Document images and their source code:

___

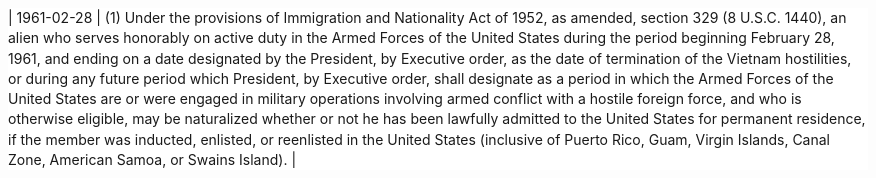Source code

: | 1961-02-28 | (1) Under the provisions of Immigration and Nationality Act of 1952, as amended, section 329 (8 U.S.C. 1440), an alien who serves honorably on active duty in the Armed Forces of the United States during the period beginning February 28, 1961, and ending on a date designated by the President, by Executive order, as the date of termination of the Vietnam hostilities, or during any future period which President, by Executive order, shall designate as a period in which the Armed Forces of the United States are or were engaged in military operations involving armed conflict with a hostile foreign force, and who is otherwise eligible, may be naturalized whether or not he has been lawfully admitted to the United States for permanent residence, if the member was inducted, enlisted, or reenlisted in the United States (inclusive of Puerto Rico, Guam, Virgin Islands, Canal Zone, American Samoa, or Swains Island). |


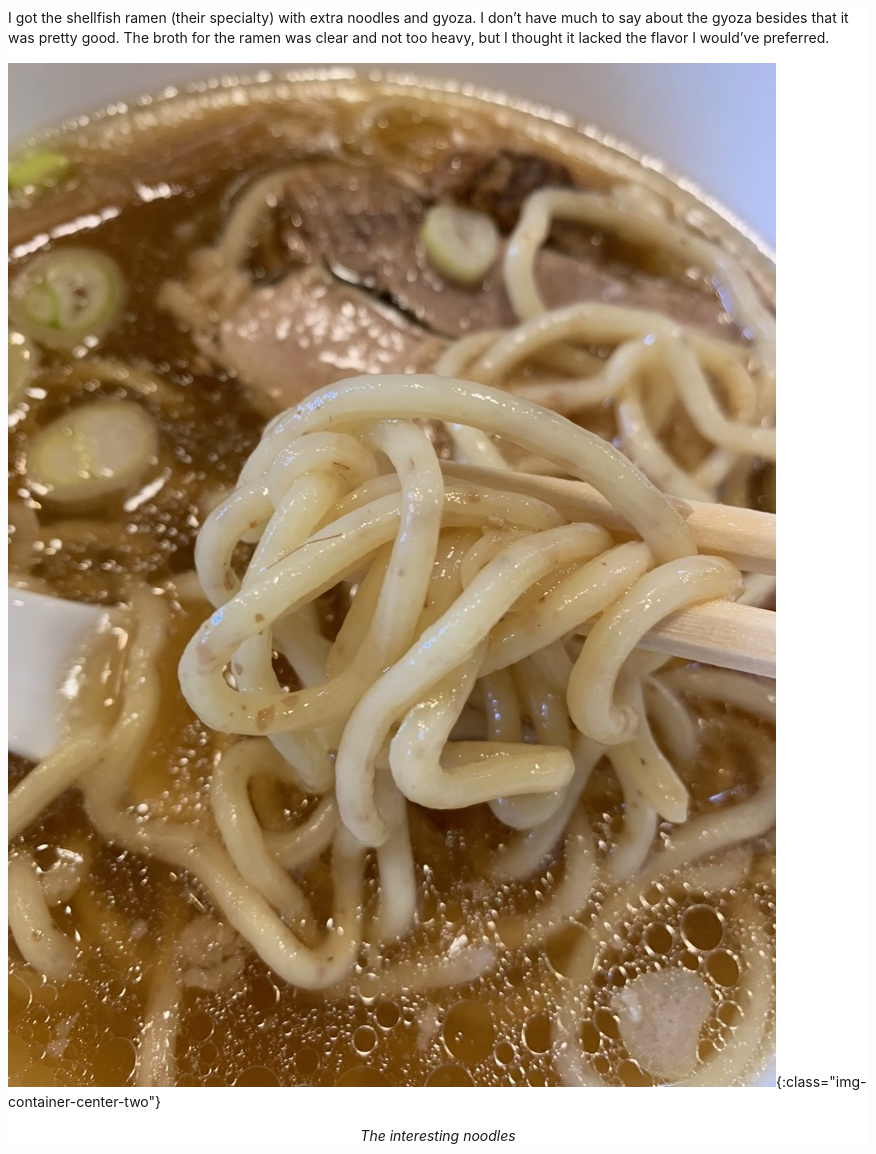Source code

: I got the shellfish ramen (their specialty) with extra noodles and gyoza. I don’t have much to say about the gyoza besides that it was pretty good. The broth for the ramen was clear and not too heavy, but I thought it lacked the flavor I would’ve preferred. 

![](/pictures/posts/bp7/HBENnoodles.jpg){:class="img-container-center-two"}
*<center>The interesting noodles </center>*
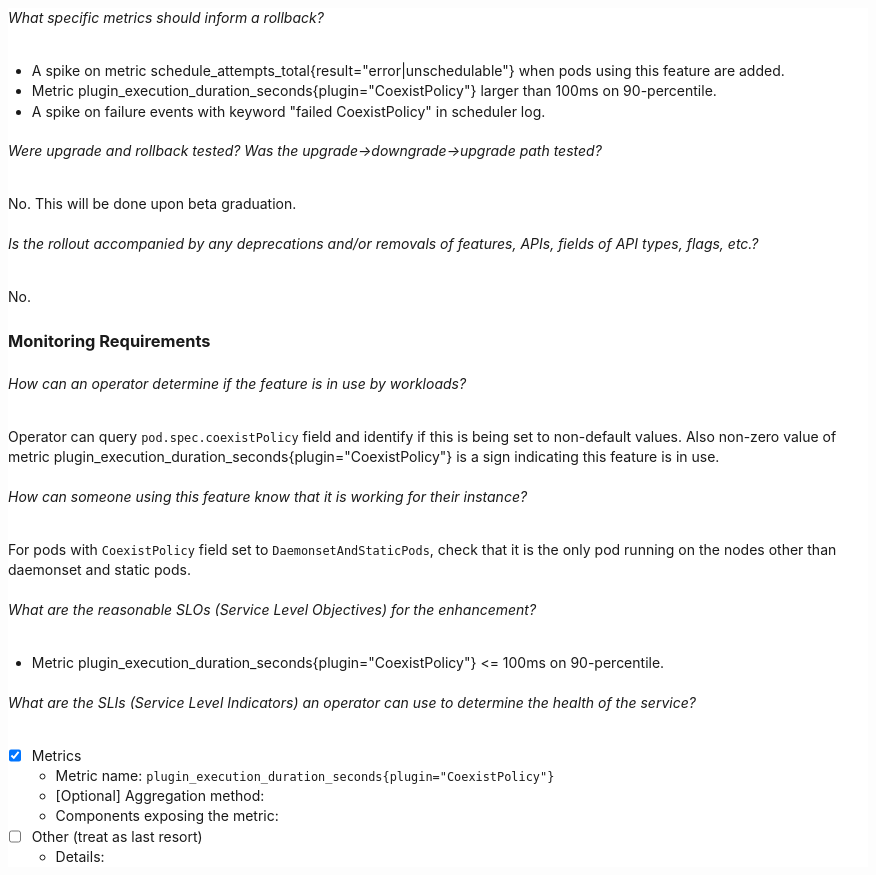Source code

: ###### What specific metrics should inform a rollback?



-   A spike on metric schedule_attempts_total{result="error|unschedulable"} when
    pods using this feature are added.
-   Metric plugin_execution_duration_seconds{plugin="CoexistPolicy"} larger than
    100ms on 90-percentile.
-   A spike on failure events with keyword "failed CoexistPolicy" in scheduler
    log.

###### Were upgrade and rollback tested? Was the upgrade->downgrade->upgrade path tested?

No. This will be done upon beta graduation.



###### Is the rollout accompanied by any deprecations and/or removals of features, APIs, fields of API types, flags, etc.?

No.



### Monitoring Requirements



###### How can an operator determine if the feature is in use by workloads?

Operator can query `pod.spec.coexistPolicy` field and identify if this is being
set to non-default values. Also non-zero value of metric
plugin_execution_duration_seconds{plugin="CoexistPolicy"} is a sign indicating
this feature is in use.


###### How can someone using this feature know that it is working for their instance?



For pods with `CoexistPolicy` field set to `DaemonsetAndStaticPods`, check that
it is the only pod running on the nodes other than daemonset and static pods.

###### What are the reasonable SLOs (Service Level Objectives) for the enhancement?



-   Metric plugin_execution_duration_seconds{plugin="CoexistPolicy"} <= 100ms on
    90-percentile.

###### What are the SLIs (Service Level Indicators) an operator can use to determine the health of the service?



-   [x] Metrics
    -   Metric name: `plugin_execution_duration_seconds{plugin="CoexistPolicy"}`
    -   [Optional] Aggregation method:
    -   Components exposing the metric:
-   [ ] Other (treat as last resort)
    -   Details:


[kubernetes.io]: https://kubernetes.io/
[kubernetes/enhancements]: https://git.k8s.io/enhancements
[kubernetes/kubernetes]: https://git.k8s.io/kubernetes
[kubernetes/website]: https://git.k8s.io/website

___

Directive:
Reproduce the source text of every entry above without any changes, and leave the pictures out.

Task result:
Source code

: | 1961-02-28 | (1) Under the provisions of Immigration and Nationality Act of 1952, as amended, section 329 (8 U.S.C. 1440), an alien who serves honorably on active duty in the Armed Forces of the United States during the period beginning February 28, 1961, and ending on a date designated by the President, by Executive order, as the date of termination of the Vietnam hostilities, or during any future period which President, by Executive order, shall designate as a period in which the Armed Forces of the United States are or were engaged in military operations involving armed conflict with a hostile foreign force, and who is otherwise eligible, may be naturalized whether or not he has been lawfully admitted to the United States for permanent residence, if the member was inducted, enlisted, or reenlisted in the United States (inclusive of Puerto Rico, Guam, Virgin Islands, Canal Zone, American Samoa, or Swains Island). |


Source code

: I got the shellfish ramen (their specialty) with extra noodles and gyoza. I don’t have much to say about the gyoza besides that it was pretty good. The broth for the ramen was clear and not too heavy, but I thought it lacked the flavor I would’ve preferred. 

![](/pictures/posts/bp7/HBENnoodles.jpg){:class="img-container-center-two"}
*<center>The interesting noodles </center>*
Source code

: ###### What specific metrics should inform a rollback?



-   A spike on metric schedule_attempts_total{result="error|unschedulable"} when
    pods using this feature are added.
-   Metric plugin_execution_duration_seconds{plugin="CoexistPolicy"} larger than
    100ms on 90-percentile.
-   A spike on failure events with keyword "failed CoexistPolicy" in scheduler
    log.

###### Were upgrade and rollback tested? Was the upgrade->downgrade->upgrade path tested?

No. This will be done upon beta graduation.



###### Is the rollout accompanied by any deprecations and/or removals of features, APIs, fields of API types, flags, etc.?

No.



### Monitoring Requirements



###### How can an operator determine if the feature is in use by workloads?

Operator can query `pod.spec.coexistPolicy` field and identify if this is being
set to non-default values. Also non-zero value of metric
plugin_execution_duration_seconds{plugin="CoexistPolicy"} is a sign indicating
this feature is in use.


###### How can someone using this feature know that it is working for their instance?



For pods with `CoexistPolicy` field set to `DaemonsetAndStaticPods`, check that
it is the only pod running on the nodes other than daemonset and static pods.

###### What are the reasonable SLOs (Service Level Objectives) for the enhancement?



-   Metric plugin_execution_duration_seconds{plugin="CoexistPolicy"} <= 100ms on
    90-percentile.

###### What are the SLIs (Service Level Indicators) an operator can use to determine the health of the service?



-   [x] Metrics
    -   Metric name: `plugin_execution_duration_seconds{plugin="CoexistPolicy"}`
    -   [Optional] Aggregation method:
    -   Components exposing the metric:
-   [ ] Other (treat as last resort)
    -   Details:


[kubernetes.io]: https://kubernetes.io/
[kubernetes/enhancements]: https://git.k8s.io/enhancements
[kubernetes/kubernetes]: https://git.k8s.io/kubernetes
[kubernetes/website]: https://git.k8s.io/website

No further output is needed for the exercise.